[ACTION ITEM]
What lines in this listing contain the string "Left"? Report each one by copying it.

[DATA SHOWN]
+---+

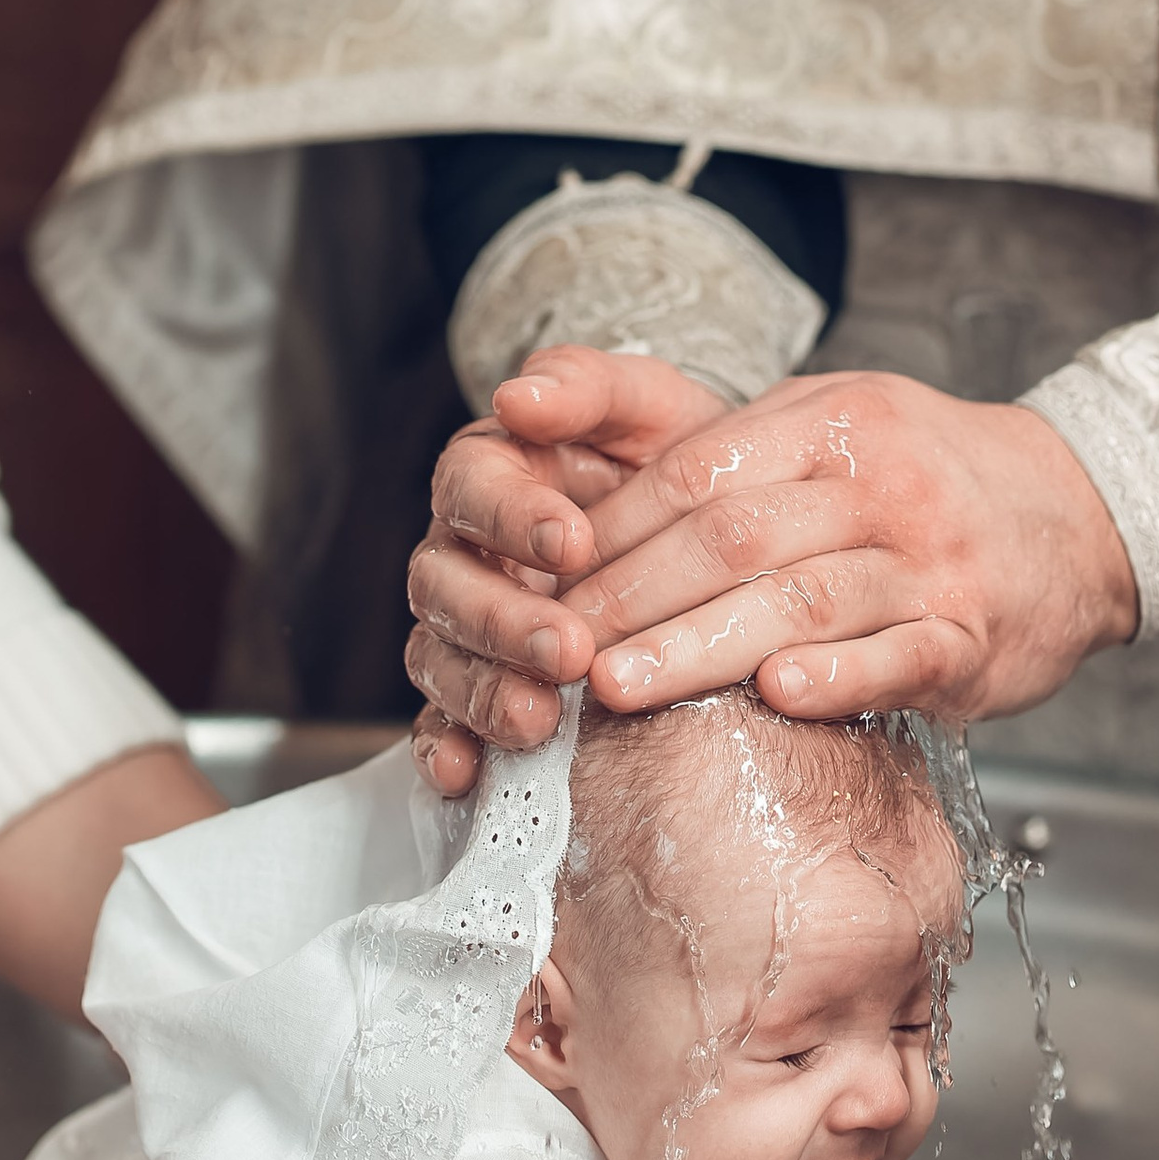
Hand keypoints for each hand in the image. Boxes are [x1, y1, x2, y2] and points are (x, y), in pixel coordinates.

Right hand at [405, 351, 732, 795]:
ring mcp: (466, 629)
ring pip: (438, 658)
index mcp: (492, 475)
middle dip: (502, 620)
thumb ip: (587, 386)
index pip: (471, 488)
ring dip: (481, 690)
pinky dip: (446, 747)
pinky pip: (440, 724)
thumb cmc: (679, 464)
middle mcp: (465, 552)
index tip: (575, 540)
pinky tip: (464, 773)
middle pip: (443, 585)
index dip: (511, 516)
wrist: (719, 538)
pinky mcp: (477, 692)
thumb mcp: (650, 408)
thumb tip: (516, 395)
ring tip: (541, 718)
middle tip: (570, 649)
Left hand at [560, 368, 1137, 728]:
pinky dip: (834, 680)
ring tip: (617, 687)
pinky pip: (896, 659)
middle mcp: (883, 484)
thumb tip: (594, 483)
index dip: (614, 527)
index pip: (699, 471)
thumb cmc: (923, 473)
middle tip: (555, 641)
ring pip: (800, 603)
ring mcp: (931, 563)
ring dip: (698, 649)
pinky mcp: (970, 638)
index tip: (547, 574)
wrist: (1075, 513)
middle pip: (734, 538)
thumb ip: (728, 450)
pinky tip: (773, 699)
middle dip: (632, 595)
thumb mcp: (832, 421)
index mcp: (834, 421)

+---+

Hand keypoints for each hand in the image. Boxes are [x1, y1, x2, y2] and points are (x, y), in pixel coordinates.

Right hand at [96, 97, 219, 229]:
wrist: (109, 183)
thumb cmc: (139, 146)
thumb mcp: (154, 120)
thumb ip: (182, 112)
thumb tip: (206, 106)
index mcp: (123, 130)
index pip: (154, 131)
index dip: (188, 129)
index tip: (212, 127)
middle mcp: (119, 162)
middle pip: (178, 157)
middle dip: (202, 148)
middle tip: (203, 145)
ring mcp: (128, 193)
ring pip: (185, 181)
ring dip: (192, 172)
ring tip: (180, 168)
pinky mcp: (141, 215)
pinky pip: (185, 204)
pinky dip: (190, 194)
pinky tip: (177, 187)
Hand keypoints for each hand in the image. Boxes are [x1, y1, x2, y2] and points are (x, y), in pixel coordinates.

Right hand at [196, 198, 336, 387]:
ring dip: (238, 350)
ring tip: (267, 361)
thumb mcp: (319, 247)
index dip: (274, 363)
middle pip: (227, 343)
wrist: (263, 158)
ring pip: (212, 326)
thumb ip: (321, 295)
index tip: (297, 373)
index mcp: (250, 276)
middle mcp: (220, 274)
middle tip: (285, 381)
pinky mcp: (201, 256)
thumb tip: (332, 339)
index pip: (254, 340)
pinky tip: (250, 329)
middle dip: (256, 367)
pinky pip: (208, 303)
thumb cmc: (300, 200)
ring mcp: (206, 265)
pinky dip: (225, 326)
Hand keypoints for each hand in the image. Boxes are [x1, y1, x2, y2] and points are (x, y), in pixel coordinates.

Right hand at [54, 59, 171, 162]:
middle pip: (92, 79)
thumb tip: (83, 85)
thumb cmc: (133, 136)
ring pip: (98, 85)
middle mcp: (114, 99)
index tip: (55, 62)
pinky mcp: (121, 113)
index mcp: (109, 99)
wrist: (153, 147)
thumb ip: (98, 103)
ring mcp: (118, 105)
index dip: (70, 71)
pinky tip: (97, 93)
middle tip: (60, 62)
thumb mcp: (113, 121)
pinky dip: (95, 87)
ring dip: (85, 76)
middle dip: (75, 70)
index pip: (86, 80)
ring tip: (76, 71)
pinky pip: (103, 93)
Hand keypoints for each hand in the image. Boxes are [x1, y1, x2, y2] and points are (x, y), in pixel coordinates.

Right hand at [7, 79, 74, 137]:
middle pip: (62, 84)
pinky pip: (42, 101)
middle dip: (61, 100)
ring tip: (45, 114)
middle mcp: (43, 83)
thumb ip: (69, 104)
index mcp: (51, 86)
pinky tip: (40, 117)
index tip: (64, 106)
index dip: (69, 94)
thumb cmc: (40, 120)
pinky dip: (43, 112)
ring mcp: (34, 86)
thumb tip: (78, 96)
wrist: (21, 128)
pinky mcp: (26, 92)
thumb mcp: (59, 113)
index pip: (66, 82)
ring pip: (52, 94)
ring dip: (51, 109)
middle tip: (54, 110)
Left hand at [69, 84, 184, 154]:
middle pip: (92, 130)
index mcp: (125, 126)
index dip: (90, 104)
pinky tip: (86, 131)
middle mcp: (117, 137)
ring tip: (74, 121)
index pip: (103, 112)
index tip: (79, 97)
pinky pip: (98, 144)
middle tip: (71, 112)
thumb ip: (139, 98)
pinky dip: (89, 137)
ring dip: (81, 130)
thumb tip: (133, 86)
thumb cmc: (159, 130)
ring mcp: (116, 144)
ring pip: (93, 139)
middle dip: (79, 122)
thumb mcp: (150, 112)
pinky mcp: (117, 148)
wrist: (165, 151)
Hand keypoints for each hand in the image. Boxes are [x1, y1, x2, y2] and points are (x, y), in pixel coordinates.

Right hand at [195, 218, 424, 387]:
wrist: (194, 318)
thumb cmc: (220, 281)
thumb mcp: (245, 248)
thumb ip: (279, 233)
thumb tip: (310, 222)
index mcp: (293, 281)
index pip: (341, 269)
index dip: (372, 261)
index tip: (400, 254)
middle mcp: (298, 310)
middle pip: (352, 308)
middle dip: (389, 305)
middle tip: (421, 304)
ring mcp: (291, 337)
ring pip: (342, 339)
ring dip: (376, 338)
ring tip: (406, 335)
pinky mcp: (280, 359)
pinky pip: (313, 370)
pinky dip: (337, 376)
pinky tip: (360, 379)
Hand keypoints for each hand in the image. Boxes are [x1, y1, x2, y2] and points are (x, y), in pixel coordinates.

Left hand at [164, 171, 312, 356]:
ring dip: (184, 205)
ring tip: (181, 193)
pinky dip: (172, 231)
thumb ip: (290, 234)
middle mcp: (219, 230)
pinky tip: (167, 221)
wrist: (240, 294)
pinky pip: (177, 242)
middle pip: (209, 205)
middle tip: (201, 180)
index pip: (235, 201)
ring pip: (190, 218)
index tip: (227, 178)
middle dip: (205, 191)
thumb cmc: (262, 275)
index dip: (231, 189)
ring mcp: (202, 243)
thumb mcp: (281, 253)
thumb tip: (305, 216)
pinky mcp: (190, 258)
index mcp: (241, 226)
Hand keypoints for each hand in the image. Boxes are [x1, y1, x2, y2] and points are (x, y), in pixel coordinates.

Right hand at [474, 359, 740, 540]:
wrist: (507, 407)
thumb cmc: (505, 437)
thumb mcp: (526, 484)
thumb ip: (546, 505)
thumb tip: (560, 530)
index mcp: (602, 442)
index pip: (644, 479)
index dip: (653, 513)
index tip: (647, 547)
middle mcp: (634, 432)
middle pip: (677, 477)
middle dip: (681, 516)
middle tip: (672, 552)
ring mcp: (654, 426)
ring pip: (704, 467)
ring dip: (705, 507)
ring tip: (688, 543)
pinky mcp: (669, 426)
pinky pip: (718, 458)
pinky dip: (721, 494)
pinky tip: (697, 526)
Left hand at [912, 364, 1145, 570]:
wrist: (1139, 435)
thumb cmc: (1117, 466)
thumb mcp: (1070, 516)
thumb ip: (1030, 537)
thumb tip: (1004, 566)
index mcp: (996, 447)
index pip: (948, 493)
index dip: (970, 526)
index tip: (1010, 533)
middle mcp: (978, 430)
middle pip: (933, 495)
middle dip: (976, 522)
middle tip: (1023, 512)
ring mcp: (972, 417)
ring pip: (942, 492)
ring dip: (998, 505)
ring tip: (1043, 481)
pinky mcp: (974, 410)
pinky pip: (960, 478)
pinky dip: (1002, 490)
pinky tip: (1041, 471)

+---+

[EXERCISE RESULT]
Left hand at [560, 368, 1137, 728]:
Left hand at [69, 84, 184, 154]:
Left hand at [164, 171, 312, 356]:
Left hand at [912, 364, 1145, 570]:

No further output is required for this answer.